Data supplied section start
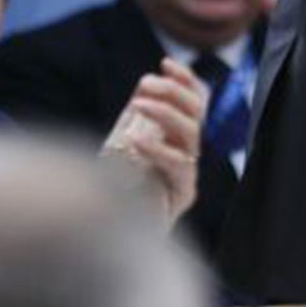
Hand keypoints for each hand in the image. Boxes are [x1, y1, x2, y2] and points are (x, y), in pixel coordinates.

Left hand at [100, 57, 206, 226]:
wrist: (110, 243)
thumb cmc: (114, 198)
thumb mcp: (122, 155)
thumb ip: (133, 128)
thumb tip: (138, 95)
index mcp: (176, 142)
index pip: (193, 103)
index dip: (184, 82)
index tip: (166, 63)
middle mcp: (187, 156)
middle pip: (195, 114)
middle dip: (174, 92)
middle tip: (147, 82)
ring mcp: (187, 176)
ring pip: (191, 134)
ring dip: (166, 113)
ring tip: (139, 102)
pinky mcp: (182, 196)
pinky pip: (178, 167)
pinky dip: (159, 149)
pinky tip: (139, 141)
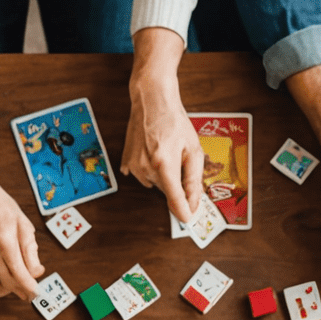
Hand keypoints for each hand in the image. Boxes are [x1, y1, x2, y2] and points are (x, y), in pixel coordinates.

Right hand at [122, 28, 202, 224]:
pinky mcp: (126, 162)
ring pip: (155, 183)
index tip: (188, 219)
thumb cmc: (174, 121)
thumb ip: (193, 179)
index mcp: (164, 164)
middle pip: (166, 190)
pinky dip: (151, 170)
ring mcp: (133, 166)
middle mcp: (145, 168)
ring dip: (164, 174)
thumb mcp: (193, 149)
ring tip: (166, 152)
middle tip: (180, 159)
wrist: (151, 99)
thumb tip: (193, 203)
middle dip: (176, 181)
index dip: (183, 211)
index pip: (174, 198)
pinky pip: (143, 176)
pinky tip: (154, 154)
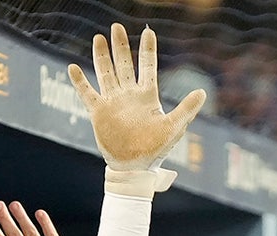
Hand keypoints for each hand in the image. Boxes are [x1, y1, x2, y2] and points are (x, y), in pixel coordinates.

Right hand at [69, 23, 205, 196]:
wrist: (134, 167)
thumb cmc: (155, 149)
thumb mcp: (173, 127)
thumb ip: (186, 108)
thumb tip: (203, 92)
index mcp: (147, 96)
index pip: (147, 66)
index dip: (147, 49)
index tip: (148, 32)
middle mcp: (129, 95)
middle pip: (124, 64)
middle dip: (120, 46)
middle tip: (116, 27)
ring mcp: (113, 102)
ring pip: (105, 73)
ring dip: (102, 56)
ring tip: (98, 38)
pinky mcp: (98, 113)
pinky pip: (87, 94)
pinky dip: (80, 82)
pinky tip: (73, 67)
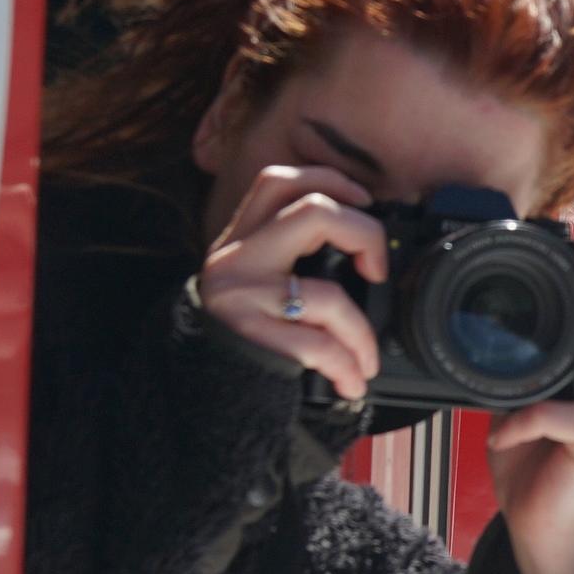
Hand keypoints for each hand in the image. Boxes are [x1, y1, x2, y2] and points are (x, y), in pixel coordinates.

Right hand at [198, 164, 389, 400]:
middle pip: (312, 212)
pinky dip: (347, 366)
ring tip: (366, 359)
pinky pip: (319, 345)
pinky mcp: (249, 337)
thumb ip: (289, 257)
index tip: (364, 202)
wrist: (197, 393)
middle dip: (364, 235)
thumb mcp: (254, 284)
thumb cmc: (241, 337)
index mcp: (239, 240)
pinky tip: (351, 382)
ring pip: (327, 296)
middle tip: (376, 272)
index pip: (277, 182)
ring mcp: (240, 297)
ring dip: (361, 334)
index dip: (329, 181)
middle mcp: (234, 259)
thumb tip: (364, 252)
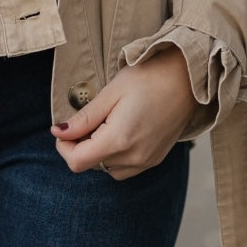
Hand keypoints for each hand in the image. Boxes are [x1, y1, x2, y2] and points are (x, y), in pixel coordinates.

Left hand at [51, 48, 195, 177]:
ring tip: (105, 123)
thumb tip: (58, 132)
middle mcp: (134, 157)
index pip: (77, 162)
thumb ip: (84, 118)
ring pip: (108, 170)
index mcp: (120, 140)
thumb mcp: (111, 92)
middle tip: (87, 119)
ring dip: (99, 153)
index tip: (64, 128)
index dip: (63, 147)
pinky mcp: (156, 159)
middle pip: (91, 166)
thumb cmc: (148, 77)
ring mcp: (147, 161)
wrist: (188, 78)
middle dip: (81, 146)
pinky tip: (121, 131)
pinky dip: (116, 156)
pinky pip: (126, 168)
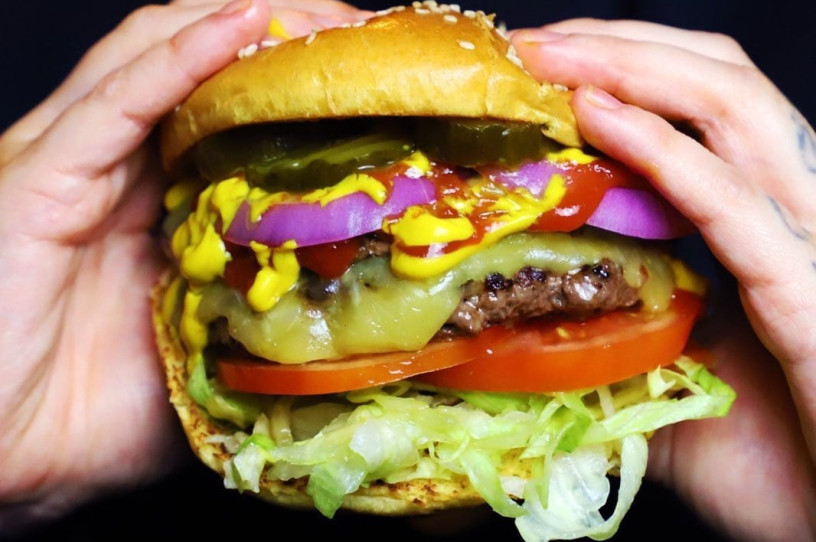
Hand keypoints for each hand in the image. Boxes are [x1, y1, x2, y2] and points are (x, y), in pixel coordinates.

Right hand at [0, 0, 365, 531]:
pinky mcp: (43, 176)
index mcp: (160, 206)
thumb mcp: (208, 364)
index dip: (304, 88)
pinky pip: (118, 100)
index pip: (235, 114)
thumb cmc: (90, 422)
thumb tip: (351, 339)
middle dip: (287, 40)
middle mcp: (120, 170)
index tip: (384, 82)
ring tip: (324, 17)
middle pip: (206, 68)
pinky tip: (243, 25)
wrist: (6, 461)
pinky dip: (181, 57)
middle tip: (367, 34)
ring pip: (160, 57)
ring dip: (247, 28)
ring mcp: (78, 164)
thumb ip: (267, 331)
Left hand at [512, 20, 815, 540]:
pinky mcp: (809, 293)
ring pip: (735, 110)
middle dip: (618, 44)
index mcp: (767, 223)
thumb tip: (537, 312)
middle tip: (527, 43)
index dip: (625, 67)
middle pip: (720, 81)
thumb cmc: (768, 463)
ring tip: (548, 56)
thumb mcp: (671, 379)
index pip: (704, 108)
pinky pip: (732, 200)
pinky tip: (599, 113)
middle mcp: (797, 211)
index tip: (537, 65)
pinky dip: (664, 148)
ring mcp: (810, 243)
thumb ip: (622, 333)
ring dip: (630, 68)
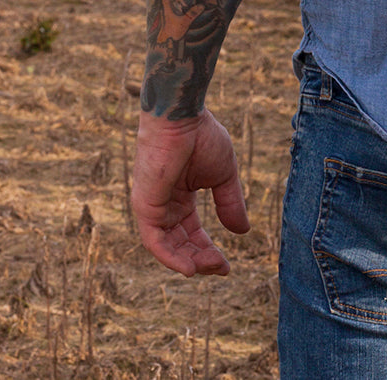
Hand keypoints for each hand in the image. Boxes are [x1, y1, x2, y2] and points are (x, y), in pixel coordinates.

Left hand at [132, 108, 249, 275]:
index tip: (227, 266)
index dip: (208, 251)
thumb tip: (243, 232)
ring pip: (167, 247)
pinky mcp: (144, 206)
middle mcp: (164, 205)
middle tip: (221, 269)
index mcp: (180, 196)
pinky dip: (170, 258)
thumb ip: (230, 203)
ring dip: (188, 262)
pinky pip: (154, 241)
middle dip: (200, 259)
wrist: (182, 117)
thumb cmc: (201, 137)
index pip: (192, 233)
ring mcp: (152, 207)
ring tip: (210, 269)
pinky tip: (189, 268)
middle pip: (180, 244)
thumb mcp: (223, 175)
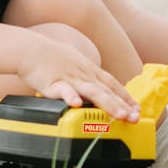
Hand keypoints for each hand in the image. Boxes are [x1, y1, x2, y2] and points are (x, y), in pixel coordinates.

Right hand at [19, 38, 140, 122]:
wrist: (30, 50)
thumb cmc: (51, 58)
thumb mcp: (74, 65)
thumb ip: (85, 78)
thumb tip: (92, 92)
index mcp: (89, 71)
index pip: (112, 84)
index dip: (126, 97)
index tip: (136, 109)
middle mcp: (84, 75)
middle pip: (107, 90)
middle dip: (122, 105)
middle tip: (134, 118)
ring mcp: (70, 78)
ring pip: (92, 91)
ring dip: (107, 103)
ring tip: (118, 115)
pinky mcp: (54, 83)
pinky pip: (64, 90)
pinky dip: (71, 97)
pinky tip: (77, 104)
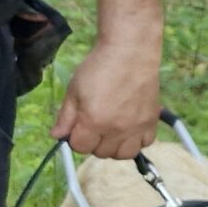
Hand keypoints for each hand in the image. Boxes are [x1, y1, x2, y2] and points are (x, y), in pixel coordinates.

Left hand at [53, 38, 160, 158]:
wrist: (129, 52)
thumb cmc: (98, 67)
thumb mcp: (74, 89)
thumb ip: (65, 116)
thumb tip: (56, 136)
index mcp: (93, 122)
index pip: (80, 147)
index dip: (76, 137)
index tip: (78, 125)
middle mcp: (116, 129)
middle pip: (101, 153)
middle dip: (94, 141)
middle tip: (94, 123)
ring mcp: (136, 127)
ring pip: (123, 154)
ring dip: (114, 146)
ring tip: (111, 130)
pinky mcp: (151, 121)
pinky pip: (144, 144)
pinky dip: (136, 141)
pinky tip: (129, 128)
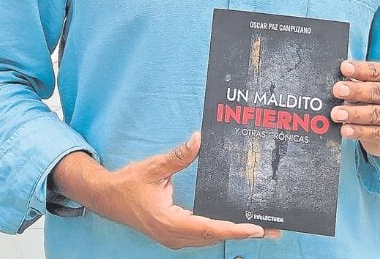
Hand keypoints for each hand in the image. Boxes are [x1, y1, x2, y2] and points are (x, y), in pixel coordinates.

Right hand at [60, 133, 279, 249]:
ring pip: (209, 239)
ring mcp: (174, 237)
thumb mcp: (153, 168)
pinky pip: (201, 235)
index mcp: (169, 222)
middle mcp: (174, 235)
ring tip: (262, 227)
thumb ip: (178, 156)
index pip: (208, 228)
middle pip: (214, 237)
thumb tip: (199, 139)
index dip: (234, 229)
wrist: (105, 198)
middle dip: (243, 232)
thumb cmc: (127, 184)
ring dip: (234, 233)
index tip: (257, 229)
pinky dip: (220, 230)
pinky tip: (235, 222)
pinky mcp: (174, 233)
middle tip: (274, 228)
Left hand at [330, 60, 379, 156]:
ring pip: (376, 114)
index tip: (344, 68)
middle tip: (338, 90)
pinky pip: (376, 133)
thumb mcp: (376, 87)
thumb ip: (361, 82)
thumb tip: (341, 83)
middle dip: (356, 91)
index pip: (379, 71)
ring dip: (354, 113)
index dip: (361, 69)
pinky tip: (346, 129)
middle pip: (378, 92)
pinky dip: (358, 131)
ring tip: (337, 114)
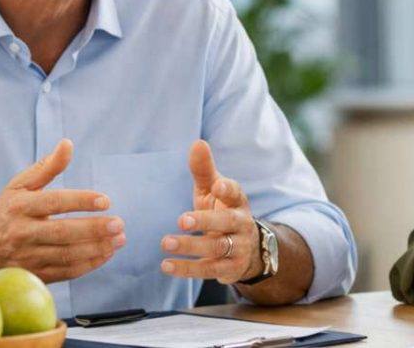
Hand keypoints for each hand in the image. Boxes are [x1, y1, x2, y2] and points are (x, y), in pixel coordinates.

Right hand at [0, 139, 125, 282]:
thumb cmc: (4, 212)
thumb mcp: (19, 186)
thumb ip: (47, 167)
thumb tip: (68, 143)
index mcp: (19, 207)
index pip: (54, 202)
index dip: (81, 201)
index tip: (106, 200)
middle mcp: (21, 233)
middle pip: (62, 232)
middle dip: (94, 229)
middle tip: (119, 224)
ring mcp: (26, 258)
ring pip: (66, 255)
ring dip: (96, 248)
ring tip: (119, 239)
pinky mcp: (33, 275)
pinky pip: (64, 273)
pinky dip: (88, 265)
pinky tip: (106, 254)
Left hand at [160, 140, 261, 282]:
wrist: (247, 248)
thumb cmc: (222, 211)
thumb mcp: (213, 190)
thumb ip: (204, 170)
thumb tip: (197, 143)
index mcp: (237, 201)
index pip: (236, 193)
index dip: (227, 189)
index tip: (216, 186)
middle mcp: (241, 224)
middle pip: (226, 222)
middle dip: (205, 221)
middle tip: (181, 220)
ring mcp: (238, 248)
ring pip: (216, 248)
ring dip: (191, 246)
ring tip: (166, 242)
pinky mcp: (230, 269)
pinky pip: (209, 270)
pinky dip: (187, 269)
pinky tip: (167, 265)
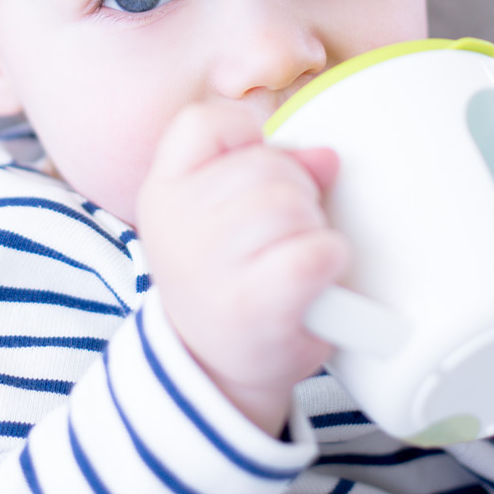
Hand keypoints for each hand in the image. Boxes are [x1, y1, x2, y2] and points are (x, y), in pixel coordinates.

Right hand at [136, 101, 348, 434]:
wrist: (213, 370)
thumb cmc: (226, 279)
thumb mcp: (223, 215)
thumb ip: (270, 171)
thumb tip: (326, 156)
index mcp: (163, 190)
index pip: (202, 123)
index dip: (246, 133)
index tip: (257, 164)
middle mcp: (176, 223)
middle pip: (265, 164)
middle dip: (297, 190)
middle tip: (287, 230)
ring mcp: (209, 264)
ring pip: (291, 203)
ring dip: (313, 225)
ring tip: (297, 253)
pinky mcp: (250, 304)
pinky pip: (314, 251)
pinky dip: (330, 259)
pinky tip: (317, 276)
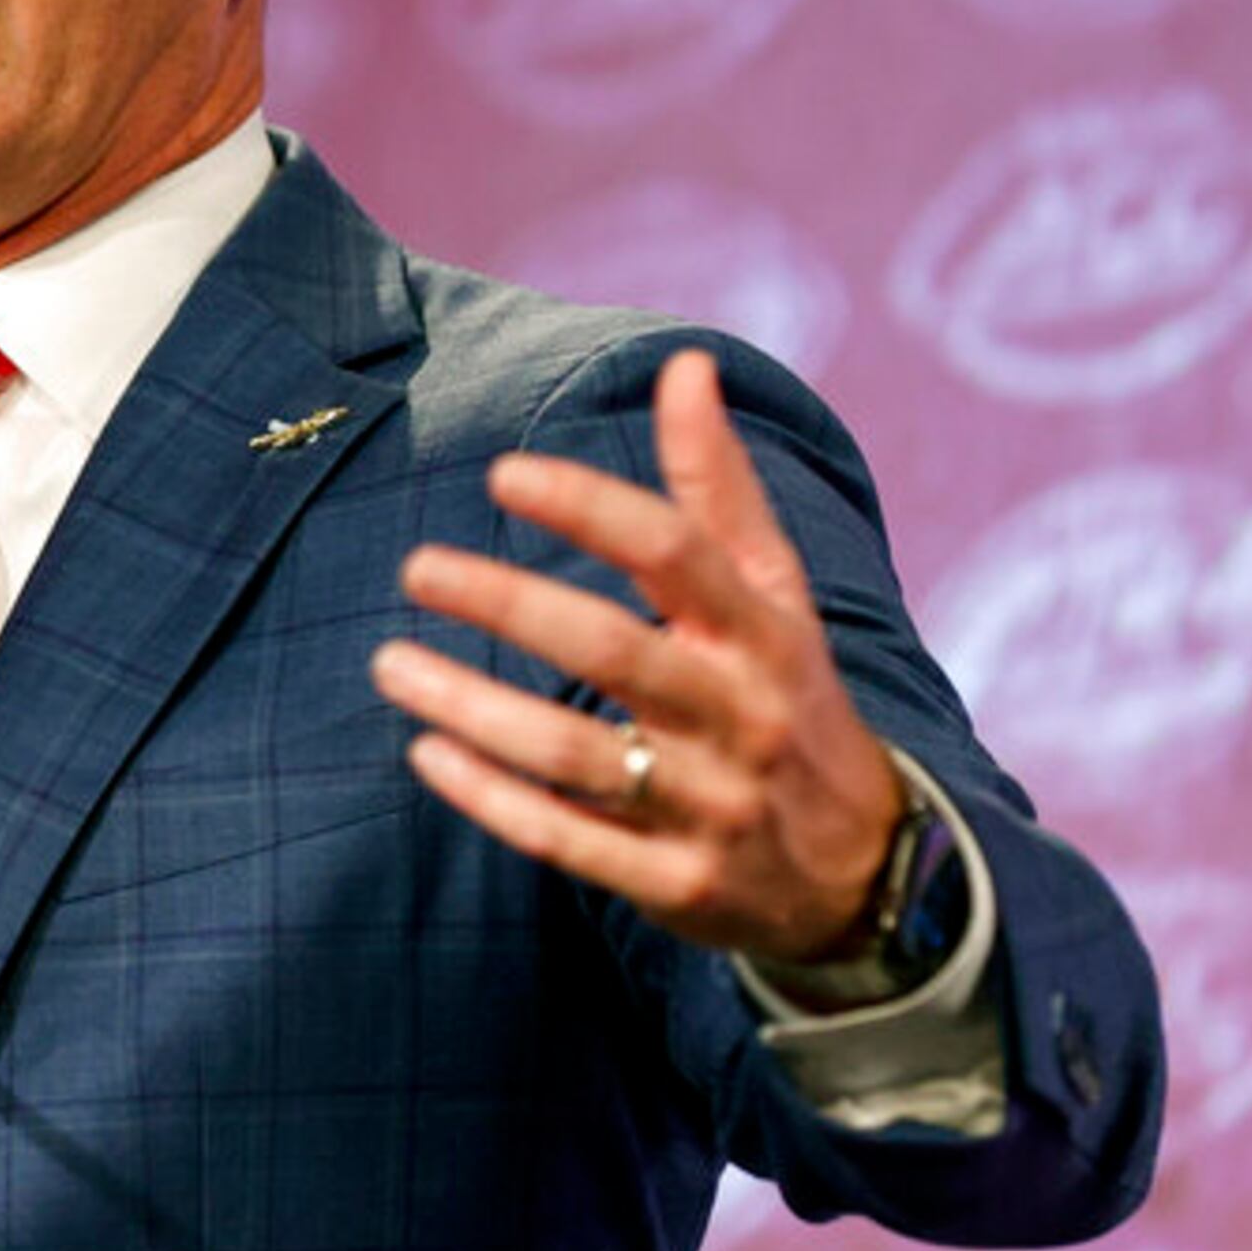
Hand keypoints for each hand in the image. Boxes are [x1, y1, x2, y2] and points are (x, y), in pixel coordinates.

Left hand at [370, 347, 900, 971]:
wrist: (863, 872)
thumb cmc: (789, 700)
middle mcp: (740, 716)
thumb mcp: (775, 596)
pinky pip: (568, 840)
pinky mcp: (677, 884)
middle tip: (416, 567)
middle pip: (613, 649)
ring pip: (574, 753)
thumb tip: (687, 366)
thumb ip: (720, 487)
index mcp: (764, 634)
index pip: (678, 554)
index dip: (591, 509)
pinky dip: (492, 798)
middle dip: (509, 603)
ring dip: (472, 706)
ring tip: (389, 664)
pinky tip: (427, 753)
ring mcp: (710, 805)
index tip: (503, 475)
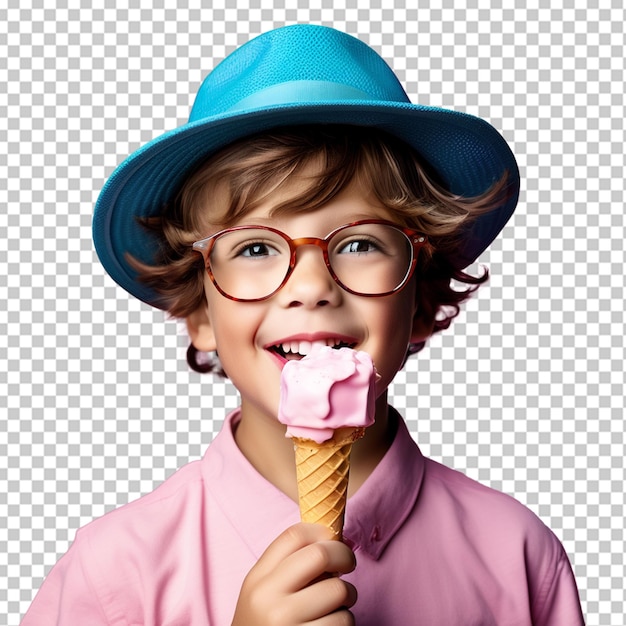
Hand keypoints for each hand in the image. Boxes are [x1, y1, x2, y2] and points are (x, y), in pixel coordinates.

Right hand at [232, 523, 357, 624]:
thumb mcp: (262, 594)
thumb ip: (288, 567)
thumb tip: (334, 539)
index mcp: (257, 580)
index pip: (293, 535)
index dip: (321, 531)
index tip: (333, 539)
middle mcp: (268, 600)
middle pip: (320, 555)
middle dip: (344, 556)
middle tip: (348, 565)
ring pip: (339, 592)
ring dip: (347, 598)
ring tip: (336, 607)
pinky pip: (344, 623)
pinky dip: (345, 624)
Data supplied section end
● Exercise
All lines above containing the string "Left": copy each one.

● Written reply
Left hand at [100, 57, 206, 226]:
Left hand at [51, 48, 195, 177]:
Left hand at [512, 20, 815, 540]:
Left hand at [132, 108, 249, 275]:
Left hand at [53, 38, 160, 158]:
Left hand at [330, 60, 379, 156]:
Left hand at [160, 140, 261, 282]:
Left hand at [370, 347, 900, 971]:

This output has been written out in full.